Carriers and the FCC estimate that a wireless-to-wireless phone number switch could take anywhere from a few hours to a full day, depending on hurdles. Officials estimate that it may take a few days to transfer a phone number from a landline to a cell phone or vice versa.
FCC Chairman Michael K. Powell said he would not be surprised if there are some “hiccups” in the process, but he does not know of any particular problems and he expects all carriers to be ready to go Monday.
“We’re confident that they’ve been given enough time to do so,” Powell said.
He hailed portability last week as a “new freedom” for phone users.
“Your phone number belongs to you and you can take it with you,” he said.
But no one knows just how many people will opt for that new freedom Monday.
“So many analysts have been saying in their reported comments that people may not want to be the guinea pigs in the first days or first week or two,” said John Johnson, a spokesman for Verizon Wireless.
But officials also noted that the start of portability coincides with the holiday shopping season. That will bring more cell phone customers into the stores, making it a likely time for people to want to give a new service a try while keeping that old number.
For those reasons, Zidar speculated that Monday is “going to be busy.” And the fourth quarter “is typically when we add more customers,” he said.
Zidar said T-Mobile stores have noticed that “there’s certainly a lot of attention around number portability.”
Other carriers have also had people coming into their stores with questions.
Keith Anderson, a district manager for Verizon Wireless covering Washington and most of Maryland, has seen “a considerable number of customers coming into stores that are hearing about local number portability.”

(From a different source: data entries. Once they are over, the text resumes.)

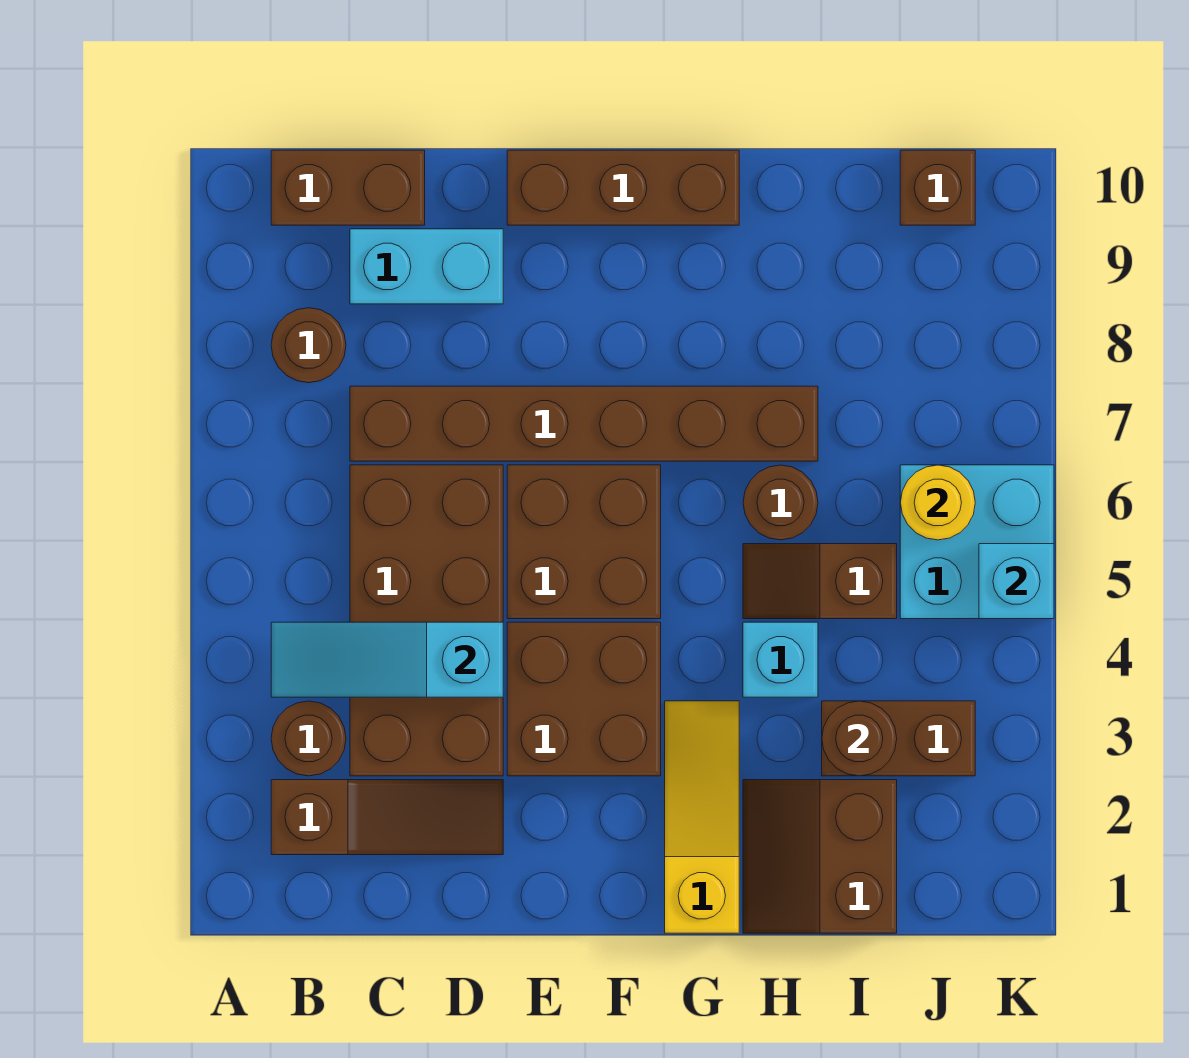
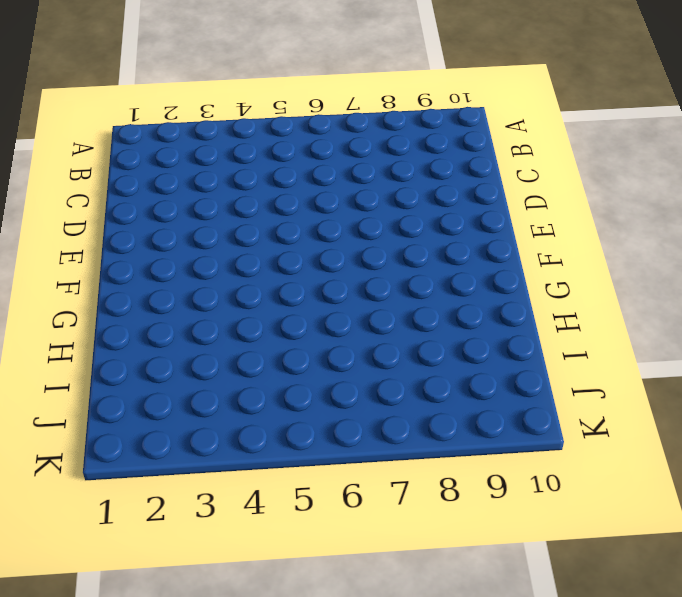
none -> brown slope B2:D2 level 1 top B
none -> brown round brick B3 level 1
none -> brown round brick B8 level 1

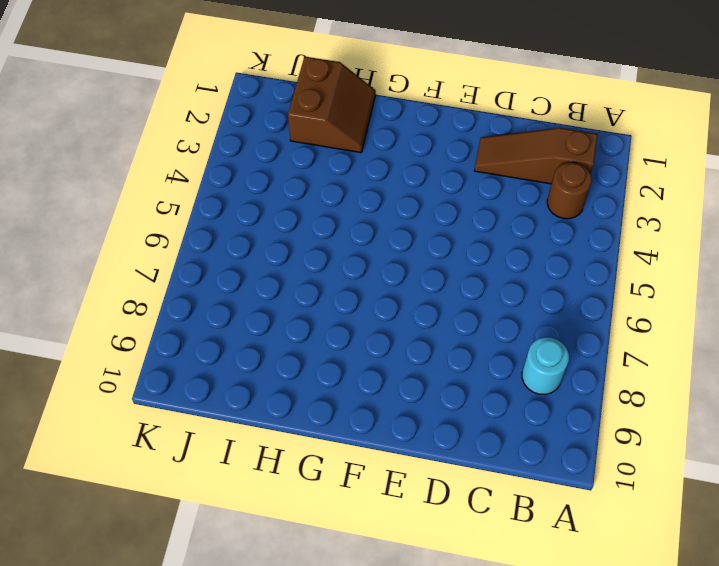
cyan round brick B8 level 1 -> brown round brick B8 level 1
none -> brown brick B10:C10 level 1
none -> brown brick C3:D6 level 1
none -> brown brick C7:H7 level 1

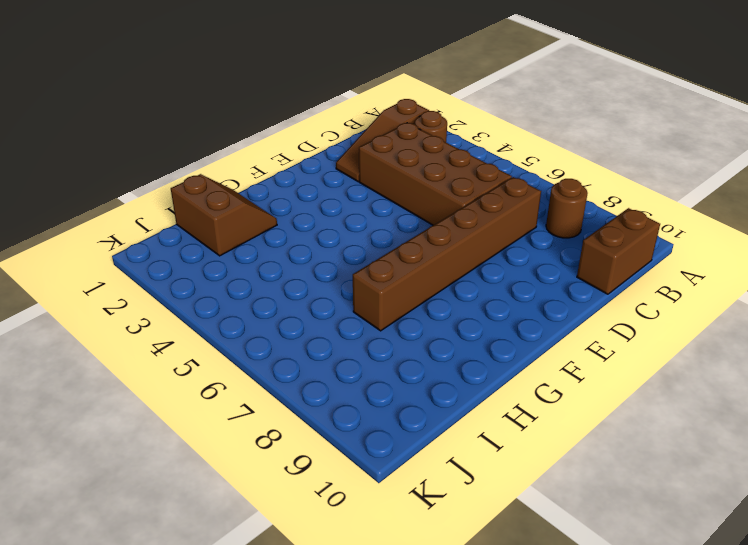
none -> cyan brick C9:D9 level 1
none -> brown brick E3:F4 level 1
none -> brown brick E5:F6 level 1

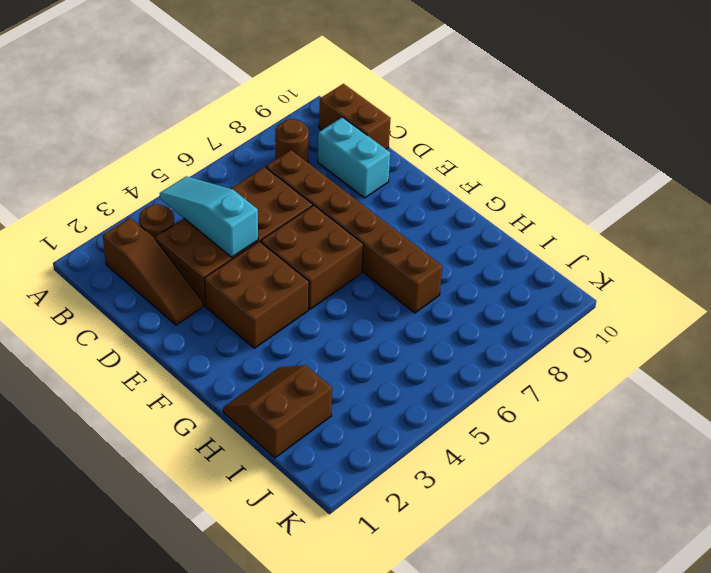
none -> brown brick E10:G10 level 1
none -> yellow slope G1:G3 level 1 top 1
none -> cyan brick H4 level 1

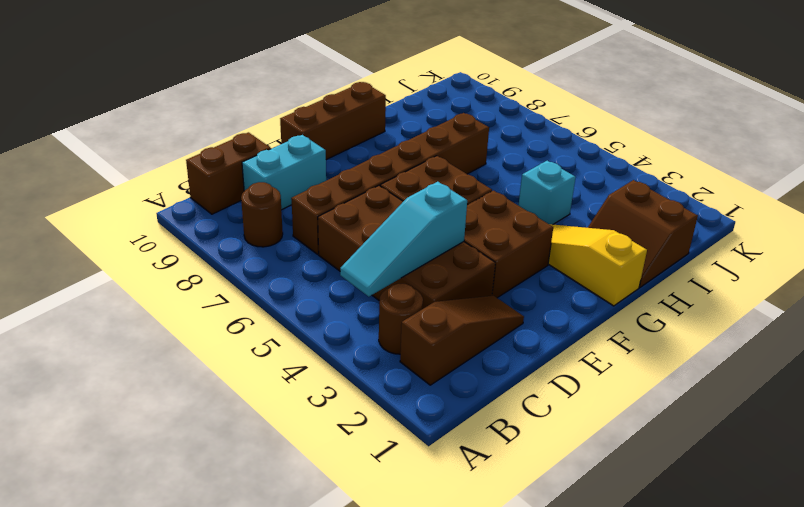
none -> brown slope H5:I5 level 1 top I
none -> brown round brick H6 level 1
none -> brown brick I3:J3 level 1

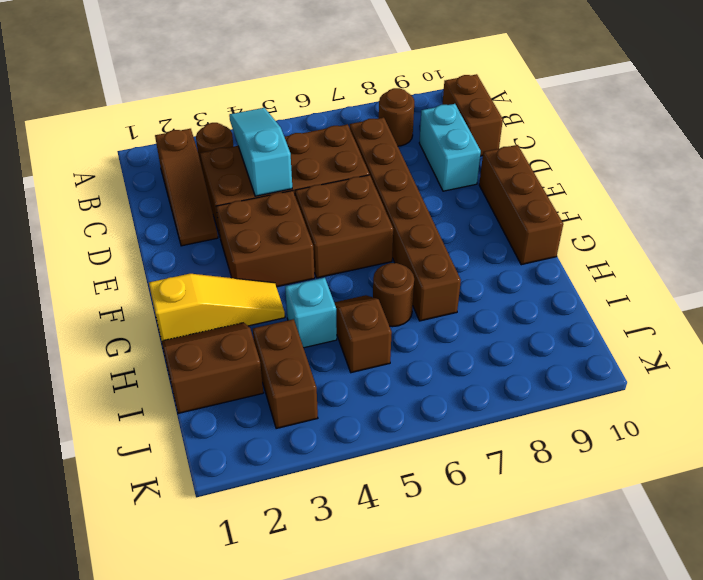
none -> cyan brick J5:K6 level 1
none -> brown brick J10 level 1
none -> brown round brick I3 level 2

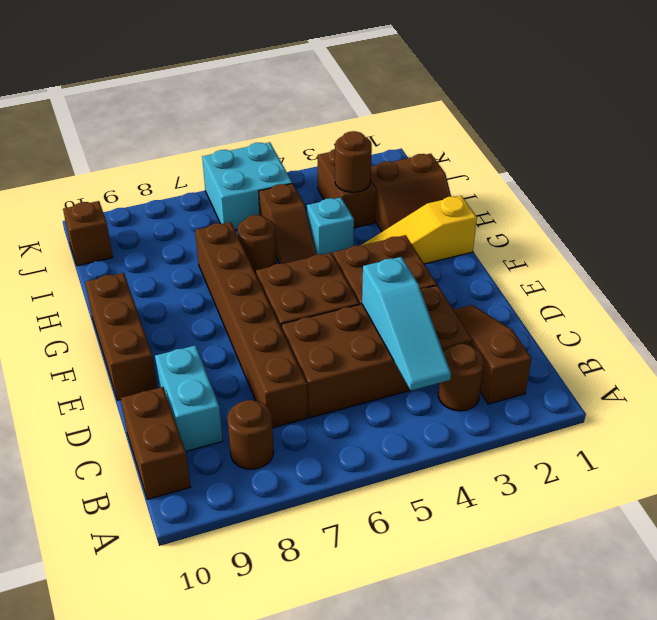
none -> yellow round brick J6 level 2
none -> cyan brick K5 level 2

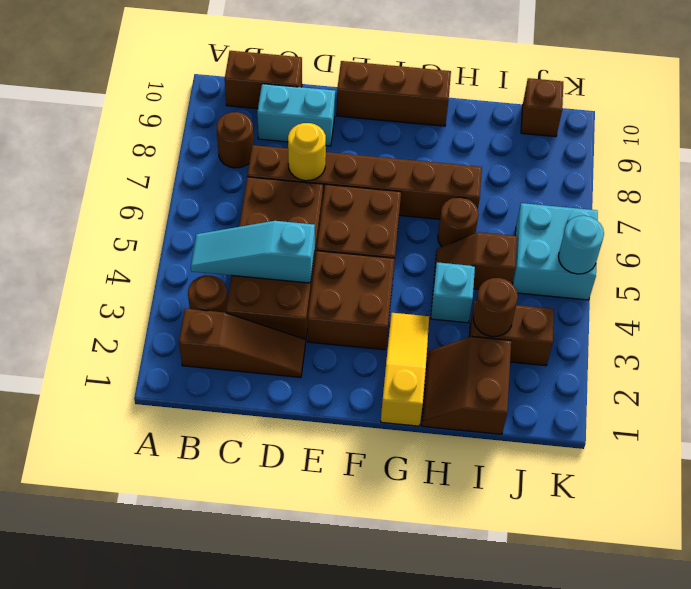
yellow round brick D7 level 2 -> yellow round brick J6 level 2
cyan round brick K5 level 2 -> cyan brick K5 level 2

“There’s a lot of curiosity about it,” Anderson said.
Cingular Wireless spokeswoman Alexa Kaufman said, “The big thing is just staffing up so that we are able to answer consumer’s questions” come Monday.
“It will be kind of a wait-and-see situation” she said.
Sprint PCS’s Ihde hopes that people will hold off and expects to see a phase-in of demand. But she also knows that some will not be able to resist.
“There are people waiting for the 24th — there are people with phone in hand,” Ihde said.